(Stored data entries)
- - - -
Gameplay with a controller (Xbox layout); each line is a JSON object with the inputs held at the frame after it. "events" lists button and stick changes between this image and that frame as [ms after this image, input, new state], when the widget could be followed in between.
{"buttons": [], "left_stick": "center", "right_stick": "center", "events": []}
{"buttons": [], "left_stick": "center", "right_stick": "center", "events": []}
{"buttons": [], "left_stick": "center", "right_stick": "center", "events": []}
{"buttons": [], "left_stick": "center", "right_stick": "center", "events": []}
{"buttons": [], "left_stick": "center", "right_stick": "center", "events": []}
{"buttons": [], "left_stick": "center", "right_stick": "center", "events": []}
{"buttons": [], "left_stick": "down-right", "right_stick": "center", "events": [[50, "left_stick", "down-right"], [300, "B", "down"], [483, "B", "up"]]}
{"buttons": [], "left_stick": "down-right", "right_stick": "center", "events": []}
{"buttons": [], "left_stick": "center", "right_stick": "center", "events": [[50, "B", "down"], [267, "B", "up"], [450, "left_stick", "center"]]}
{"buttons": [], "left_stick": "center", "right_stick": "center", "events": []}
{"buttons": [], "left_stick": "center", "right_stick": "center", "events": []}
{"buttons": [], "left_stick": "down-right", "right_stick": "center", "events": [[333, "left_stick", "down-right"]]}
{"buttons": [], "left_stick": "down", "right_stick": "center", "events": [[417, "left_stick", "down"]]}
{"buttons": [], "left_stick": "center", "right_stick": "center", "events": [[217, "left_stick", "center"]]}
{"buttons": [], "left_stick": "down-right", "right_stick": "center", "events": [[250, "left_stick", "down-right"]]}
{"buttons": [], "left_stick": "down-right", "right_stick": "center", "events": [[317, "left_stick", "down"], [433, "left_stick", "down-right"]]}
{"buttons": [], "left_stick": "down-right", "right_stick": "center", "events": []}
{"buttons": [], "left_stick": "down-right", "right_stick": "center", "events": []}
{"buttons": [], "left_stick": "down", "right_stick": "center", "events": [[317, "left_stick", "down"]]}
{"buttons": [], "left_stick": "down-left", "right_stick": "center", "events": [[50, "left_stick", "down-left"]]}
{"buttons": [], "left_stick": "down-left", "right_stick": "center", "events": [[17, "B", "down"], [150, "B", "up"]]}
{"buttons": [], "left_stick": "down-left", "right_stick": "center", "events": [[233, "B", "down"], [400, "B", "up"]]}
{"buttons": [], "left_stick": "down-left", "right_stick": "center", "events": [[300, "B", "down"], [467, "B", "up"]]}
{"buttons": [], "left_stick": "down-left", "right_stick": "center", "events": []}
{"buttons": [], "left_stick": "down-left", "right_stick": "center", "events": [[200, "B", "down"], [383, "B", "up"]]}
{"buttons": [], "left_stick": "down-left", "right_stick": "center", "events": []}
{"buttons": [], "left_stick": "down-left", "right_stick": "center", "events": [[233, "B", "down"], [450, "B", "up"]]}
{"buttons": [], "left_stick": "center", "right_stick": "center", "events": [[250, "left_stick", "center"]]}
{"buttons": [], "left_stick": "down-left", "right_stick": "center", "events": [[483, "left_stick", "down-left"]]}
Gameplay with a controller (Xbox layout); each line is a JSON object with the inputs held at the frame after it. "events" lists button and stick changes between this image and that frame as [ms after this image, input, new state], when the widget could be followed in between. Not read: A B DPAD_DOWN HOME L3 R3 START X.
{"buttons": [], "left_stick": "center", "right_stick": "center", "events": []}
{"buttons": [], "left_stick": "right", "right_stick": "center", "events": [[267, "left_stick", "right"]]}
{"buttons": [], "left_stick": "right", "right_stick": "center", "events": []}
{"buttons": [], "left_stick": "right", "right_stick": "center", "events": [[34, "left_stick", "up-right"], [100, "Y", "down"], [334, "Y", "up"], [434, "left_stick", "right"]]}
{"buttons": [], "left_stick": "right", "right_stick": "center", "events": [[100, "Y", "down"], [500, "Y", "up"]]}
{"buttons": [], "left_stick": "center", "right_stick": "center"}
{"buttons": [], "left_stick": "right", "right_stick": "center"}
- - - -
* Your assignment: Output the data in full, precisely as it appears above.

* Your response:
Gameplay with a controller (Xbox layout); each line is a JSON object with the inputs held at the frame after it. "events" lists button and stick changes between this image and that frame as [ms after this image, input, new state], when the widget could be followed in between.
{"buttons": [], "left_stick": "center", "right_stick": "center", "events": []}
{"buttons": [], "left_stick": "center", "right_stick": "center", "events": []}
{"buttons": [], "left_stick": "center", "right_stick": "center", "events": []}
{"buttons": [], "left_stick": "center", "right_stick": "center", "events": []}
{"buttons": [], "left_stick": "center", "right_stick": "center", "events": []}
{"buttons": [], "left_stick": "center", "right_stick": "center", "events": []}
{"buttons": [], "left_stick": "down-right", "right_stick": "center", "events": [[50, "left_stick", "down-right"], [300, "B", "down"], [483, "B", "up"]]}
{"buttons": [], "left_stick": "down-right", "right_stick": "center", "events": []}
{"buttons": [], "left_stick": "center", "right_stick": "center", "events": [[50, "B", "down"], [267, "B", "up"], [450, "left_stick", "center"]]}
{"buttons": [], "left_stick": "center", "right_stick": "center", "events": []}
{"buttons": [], "left_stick": "center", "right_stick": "center", "events": []}
{"buttons": [], "left_stick": "down-right", "right_stick": "center", "events": [[333, "left_stick", "down-right"]]}
{"buttons": [], "left_stick": "down", "right_stick": "center", "events": [[417, "left_stick", "down"]]}
{"buttons": [], "left_stick": "center", "right_stick": "center", "events": [[217, "left_stick", "center"]]}
{"buttons": [], "left_stick": "down-right", "right_stick": "center", "events": [[250, "left_stick", "down-right"]]}
{"buttons": [], "left_stick": "down-right", "right_stick": "center", "events": [[317, "left_stick", "down"], [433, "left_stick", "down-right"]]}
{"buttons": [], "left_stick": "down-right", "right_stick": "center", "events": []}
{"buttons": [], "left_stick": "down-right", "right_stick": "center", "events": []}
{"buttons": [], "left_stick": "down", "right_stick": "center", "events": [[317, "left_stick", "down"]]}
{"buttons": [], "left_stick": "down-left", "right_stick": "center", "events": [[50, "left_stick", "down-left"]]}
{"buttons": [], "left_stick": "down-left", "right_stick": "center", "events": [[17, "B", "down"], [150, "B", "up"]]}
{"buttons": [], "left_stick": "down-left", "right_stick": "center", "events": [[233, "B", "down"], [400, "B", "up"]]}
{"buttons": [], "left_stick": "down-left", "right_stick": "center", "events": [[300, "B", "down"], [467, "B", "up"]]}
{"buttons": [], "left_stick": "down-left", "right_stick": "center", "events": []}
{"buttons": [], "left_stick": "down-left", "right_stick": "center", "events": [[200, "B", "down"], [383, "B", "up"]]}
{"buttons": [], "left_stick": "down-left", "right_stick": "center", "events": []}
{"buttons": [], "left_stick": "down-left", "right_stick": "center", "events": [[233, "B", "down"], [450, "B", "up"]]}
{"buttons": [], "left_stick": "center", "right_stick": "center", "events": [[250, "left_stick", "center"]]}
{"buttons": [], "left_stick": "down-left", "right_stick": "center", "events": [[483, "left_stick", "down-left"]]}
Gameplay with a controller (Xbox layout); each line is a JSON object with the inputs held at the frame after it. "events" lists button and stick changes between this image and that frame as [ms after this image, input, new state], when the widget could be followed in between. Not read: A B DPAD_DOWN HOME L3 R3 START X.
{"buttons": [], "left_stick": "center", "right_stick": "center", "events": []}
{"buttons": [], "left_stick": "right", "right_stick": "center", "events": [[267, "left_stick", "right"]]}
{"buttons": [], "left_stick": "right", "right_stick": "center", "events": []}
{"buttons": [], "left_stick": "right", "right_stick": "center", "events": [[34, "left_stick", "up-right"], [100, "Y", "down"], [334, "Y", "up"], [434, "left_stick", "right"]]}
{"buttons": [], "left_stick": "right", "right_stick": "center", "events": [[100, "Y", "down"], [500, "Y", "up"]]}
{"buttons": [], "left_stick": "center", "right_stick": "center"}
{"buttons": [], "left_stick": "right", "right_stick": "center"}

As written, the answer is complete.